Il se sera écoulé 76 jours entre la sortie américaine de Supergirl le 26 juin et son arrivée sur HBO Max le 10 septembre.

Warner Bros. Discovery annonce un lancement mondial sur sa plateforme. Aux États-Unis, la chaîne HBO diffusera ensuite le film le 12 septembre à 20 heures.

Pour les abonnés qui avaient choisi d’attendre plutôt que de passer par le cinéma ou l’achat numérique, c’est donc la première intégration du film directement au service.

Un film passe désormais par plusieurs vies commerciales

La chronologie de Supergirl résume assez bien le fonctionnement actuel d’un blockbuster Warner.

D’abord, le cinéma. Ensuite, la disponibilité numérique payante. Enfin, l’arrivée dans l’abonnement HBO Max, où le film devient moins un produit acheté individuellement qu’un élément destiné à augmenter la valeur perçue du catalogue.

Ces étapes peuvent viser des publics différents sans nécessairement se cannibaliser totalement. Le spectateur pressé paie davantage et voit le film tôt. Celui qui possède déjà un abonnement attend.

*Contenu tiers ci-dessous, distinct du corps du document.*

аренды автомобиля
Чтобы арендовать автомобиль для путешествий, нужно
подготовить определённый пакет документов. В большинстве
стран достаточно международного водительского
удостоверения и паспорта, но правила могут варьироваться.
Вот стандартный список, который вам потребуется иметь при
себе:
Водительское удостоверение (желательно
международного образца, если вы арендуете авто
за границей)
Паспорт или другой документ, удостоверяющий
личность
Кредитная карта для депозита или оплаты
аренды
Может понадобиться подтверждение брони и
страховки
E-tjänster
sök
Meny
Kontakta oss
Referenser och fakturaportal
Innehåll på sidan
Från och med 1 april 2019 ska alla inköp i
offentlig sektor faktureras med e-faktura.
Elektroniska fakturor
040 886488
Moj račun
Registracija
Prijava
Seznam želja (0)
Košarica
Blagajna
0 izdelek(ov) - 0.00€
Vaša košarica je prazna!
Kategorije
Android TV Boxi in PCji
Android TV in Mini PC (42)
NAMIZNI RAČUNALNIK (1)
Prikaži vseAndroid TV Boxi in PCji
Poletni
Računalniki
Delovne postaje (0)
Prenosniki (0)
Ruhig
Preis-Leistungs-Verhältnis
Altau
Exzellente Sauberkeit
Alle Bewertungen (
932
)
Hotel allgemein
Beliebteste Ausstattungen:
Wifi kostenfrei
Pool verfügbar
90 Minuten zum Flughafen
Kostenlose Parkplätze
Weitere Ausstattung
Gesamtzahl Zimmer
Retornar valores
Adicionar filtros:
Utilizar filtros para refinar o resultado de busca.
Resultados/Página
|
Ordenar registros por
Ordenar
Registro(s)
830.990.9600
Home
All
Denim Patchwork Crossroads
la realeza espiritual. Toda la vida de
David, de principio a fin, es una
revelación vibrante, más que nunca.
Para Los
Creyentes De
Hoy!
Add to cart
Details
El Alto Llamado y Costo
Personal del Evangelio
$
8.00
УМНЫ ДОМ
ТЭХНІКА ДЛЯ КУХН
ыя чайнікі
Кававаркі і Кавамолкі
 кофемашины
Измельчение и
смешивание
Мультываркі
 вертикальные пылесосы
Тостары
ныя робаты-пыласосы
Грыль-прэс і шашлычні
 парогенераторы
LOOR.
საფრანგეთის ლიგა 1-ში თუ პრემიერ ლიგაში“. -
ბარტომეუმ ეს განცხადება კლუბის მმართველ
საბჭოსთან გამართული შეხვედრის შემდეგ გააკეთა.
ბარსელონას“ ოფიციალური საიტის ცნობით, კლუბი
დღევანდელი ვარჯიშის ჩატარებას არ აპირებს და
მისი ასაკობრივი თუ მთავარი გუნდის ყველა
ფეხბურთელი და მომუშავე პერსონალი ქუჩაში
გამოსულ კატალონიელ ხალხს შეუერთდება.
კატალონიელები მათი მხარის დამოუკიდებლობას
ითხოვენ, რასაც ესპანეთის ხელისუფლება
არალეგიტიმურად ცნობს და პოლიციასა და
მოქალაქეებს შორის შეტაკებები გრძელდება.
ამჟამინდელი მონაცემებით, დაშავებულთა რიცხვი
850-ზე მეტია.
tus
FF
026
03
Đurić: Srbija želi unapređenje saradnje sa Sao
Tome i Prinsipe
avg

L’échec relatif en salles rend la phase streaming plus importante

Supergirl n’a pas trouvé au cinéma le niveau de public espéré par DC Studios. Après un démarrage mondial de 62,6 millions de dollars, le film a terminé autour de 126 millions.

Peter Safran a reconnu que ces résultats étaient inférieurs aux attentes.

HBO Max offre maintenant à Warner un autre type de rendement. Le film peut contribuer à l’usage du service, à la rétention des abonnés et à la visibilité de la marque DC même après que son potentiel de recettes en salles s’est largement épuisé.

Ces bénéfices sont évidemment beaucoup moins transparents qu’un tableau de box-office. Les plateformes publient rarement suffisamment de données pour convertir directement une audience streaming en valeur financière précise.

Le catalogue DC sert aussi de vitrine au nouvel univers

Supergirl n’est pas isolé. Milly Alcock avait déjà introduit Kara dans Superman, et le film développe un autre pan du DC Universe coordonné par James Gunn et Peter Safran.

Pour quelqu’un qui découvre cette continuité depuis son canapé, HBO Max devient donc progressivement un point d’entrée naturel vers les productions sorties quelques mois plus tôt en salles.

Le film de Craig Gillespie est particulièrement autonome. Son intrigue adapte librement Supergirl: Woman of Tomorrow et envoie Kara, Ruthye et Krypto dans une aventure interstellaire centrée sur Krem of the Yellow Hills.

108 minutes, ou 103 selon la version domestique

La question de la durée illustre aussi une petite différence entre exploitation cinéma et domestique. Le BBFC répertorie les versions cinéma 2D et IMAX à 107 minutes et 56 secondes, tandis que la version destinée au support physique et à la VOD est classée à 103 minutes et 17 secondes.

Cette différence provient généralement de la cadence et des masters utilisés selon les supports, plutôt que de quatre minutes de scènes supprimées. Pour le spectateur, la version exacte proposée peut donc afficher une durée légèrement différente selon la plateforme et le territoire.

Le 10 septembre devient la vraie date pour ceux qui avaient décidé d’attendre

La sortie streaming ne change évidemment pas le film : Milly Alcock reste Kara, Jason Momoa reste Lobo et Krypto reste probablement celui qui volera la vedette à une partie du casting.

Elle change en revanche le coût d’accès pour des millions d’utilisateurs déjà abonnés.

Après 76 jours, Supergirl cesse d’être principalement une sortie cinéma récente et devient un titre HBO Max.